Statement 8.3


Parents Deliver Letters to City Hall Echoing Message of New Q Poll and State Test Scores: NYC Families Want and Need High-Quality Charter Schools

Families Call on de Blasio Admin to Stop Barring Charter Expansion and Give All Public Schools Fair Access to Public Space

New York, NY – Public charter school parents gathered at City Hall Wednesday morning to deliver letters to Mayor de Blasio demanding that his administration stop blocking the expansion of high-quality public charter schools. This call to action came days after the release of New York State test scores showing NYC charter schools’ remarkable results — especially among black and Hispanic students — and one day after the release of a new Quinnipiac University Poll showing that city parents would rather send their children to public charter schools than traditional district schools.

Over the next two years, New York City’s leading charters plan to open 50 new schools that will educate some of the city’s most vulnerable students, serve families from every zip code, and get as many children as possible off of waitlists and into the classroom. Mayor de Blasio has refused to support the expansion of these innovative schools, despite the rising demand for seats at public charter schools and despite charter schools’ proven record of excellence. Instead, he has repeatedly blocked public charter schools from the public classroom facilities they deserve equal access to  — including the 150,000 seats currently open across the city.

The need for more high-quality charter schools was doubly underscored by the release last Friday of the 2016 New York State Grade 3-8 Math and English Language Arts Assessment results and by the release on Tuesday of a new Quinnipiac University Poll that focused in part on the New York City school system.

This year’s state test results highlighted the especially life-changing impact that New York City’s public charter schools have on the black and Hispanic students who make up 92% of their student body. At 76% of city charters, students outpaced their district school peers in Math, and at 71% of charters students scored higher than district students in ELA. Overall, black and Hispanic students at NYC charter schools scored 73% higher on this year’s state exams than their district school counterparts.

Families across New York City see that charter schools are producing amazing results, and clearly understand the value of a charter education. In the Q Poll released on Tuesday, 51% of individuals surveyed said they would rather send their children to a public charter school than a traditional district school, and 45% believed that Mayor de Blasio should expand the number of charter schools in the five boroughs.
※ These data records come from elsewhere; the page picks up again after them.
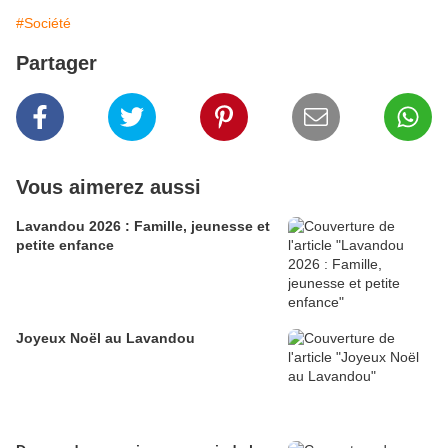
#Société
Partager
Vous aimerez aussi
Lavandou 2026 : Famille, jeunesse et
petite enfance
Joyeux Noël au Lavandou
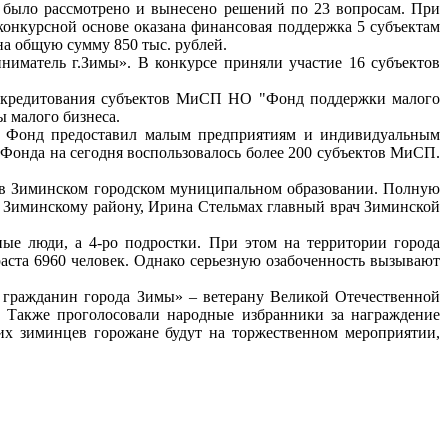
м было рассмотрено и вынесено решений по 23 вопросам. При
конкурсной основе оказана финансовая поддержка 5 субъектам
на общую сумму 850 тыс. рублей.
иматель г.Зимы». В конкурсе приняли участие 16 субъектов
рокредитования субъектов МиСП НО "Фонд поддержки малого
 малого бизнеса.
ти Фонд предоставил малым предприятиям и индивидуальным
и Фонда на сегодня воспользовалось более 200 субъектов МиСП.
а в Зиминском городском муниципальном образовании. Полную
 и Зиминскому району, Ирина Стельмах главный врач Зиминской
ые люди, а 4-ро подростки. При этом на территории города
раста 6960 человек. Однако серьезную озабоченность вызывают
 гражданин города Зимы» – ветерану Великой Отечественной
 Также проголосовали народные избранники за награждение
х зиминцев горожане будут на торжественном мероприятии,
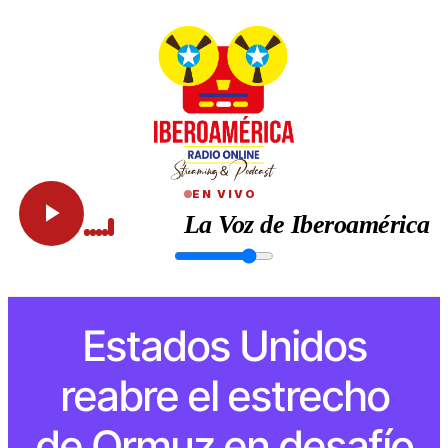
EN VIVO
La Voz de Iberoamérica
Estados Unidos
reabre el estrecho
de Ormuz en desafío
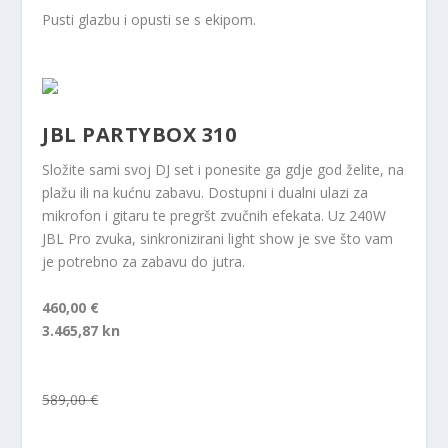
Pusti glazbu i opusti se s ekipom.
JBL PARTYBOX 310
Složite sami svoj DJ set i ponesite ga gdje god želite, na
plažu ili na kućnu zabavu. Dostupni i dualni ulazi za
mikrofon i gitaru te pregršt zvučnih efekata. Uz 240W
JBL Pro zvuka, sinkronizirani light show je sve što vam
je potrebno za zabavu do jutra.
460,00 €
3.465,87 kn
589,00 €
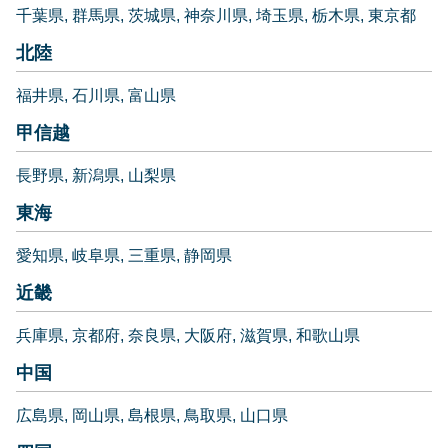
千葉県
群馬県
茨城県
神奈川県
埼玉県
栃木県
東京都
北陸
福井県
石川県
富山県
甲信越
長野県
新潟県
山梨県
東海
愛知県
岐阜県
三重県
静岡県
近畿
兵庫県
京都府
奈良県
大阪府
滋賀県
和歌山県
中国
広島県
岡山県
島根県
鳥取県
山口県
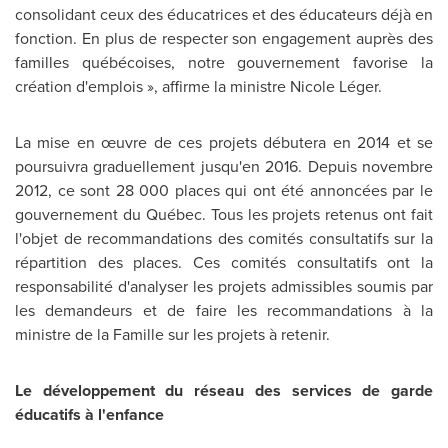
consolidant ceux des éducatrices et des éducateurs déjà en
fonction. En plus de respecter son engagement auprès des
familles québécoises, notre gouvernement favorise la
création d'emplois », affirme la ministre Nicole Léger.
La mise en œuvre de ces projets débutera en
2014 et
se
poursuivra graduellement jusqu'en 2016. Depuis novembre
2012, ce sont 28 000 places qui ont été annoncées par le
gouvernement du Québec. Tous les projets retenus ont fait
l'objet de recommandations des comités consultatifs sur la
répartition des places. Ces comités consultatifs ont la
responsabilité d'analyser les projets admissibles soumis par
les demandeurs et de faire les recommandations à la
ministre de la Famille sur les projets à retenir.
Le développement du réseau des services de garde
éducatifs à l'enfance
Standing on the steps of City Hall Wednesday morning, parents and advocates explained why public charters were the best choice for their families, and urged Mayor de Blasio to end his discriminatory policies on space.

“Over 44,000 children around New York City are waiting for the opportunity given to my daughter,” said Sharita Moore-Willis, a public charter school parent from the Bronx. “Other families must have the opportunity to choose better schools.”

“These letters are being carried by families who have witnessed the extraordinary impact of public charter schools in their neighborhoods, and are calling on Mayor de Blasio to seize an opportunity to erase the achievement gap simply by increasing the number of schools,” said Jeremiah Kittredge, CEO of Families for Excellent Schools. “The Mayor should listen to the majority of New Yorkers who want to see more charter schools and support their expansion.”

Families for Excellent Schools harnesses the power of families to advance policy and political changes that create and sustain excellent schools.